Please return the listing below from the line with "pour montrer votre" through its last line, exactly, and include nothing else.

===

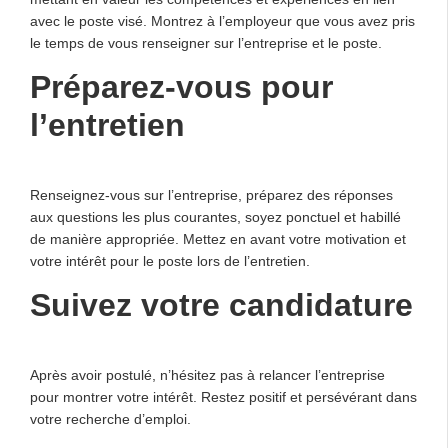
avec le poste visé. Montrez à l’employeur que vous avez pris
le temps de vous renseigner sur l’entreprise et le poste.
Préparez-vous pour
l’entretien
Renseignez-vous sur l’entreprise, préparez des réponses
aux questions les plus courantes, soyez ponctuel et habillé
de manière appropriée. Mettez en avant votre motivation et
votre intérêt pour le poste lors de l’entretien.
Suivez votre candidature
Après avoir postulé, n’hésitez pas à relancer l’entreprise
pour montrer votre intérêt. Restez positif et persévérant dans
votre recherche d’emploi.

===

OUTPUT
pour montrer votre intérêt. Restez positif et persévérant dans
votre recherche d’emploi.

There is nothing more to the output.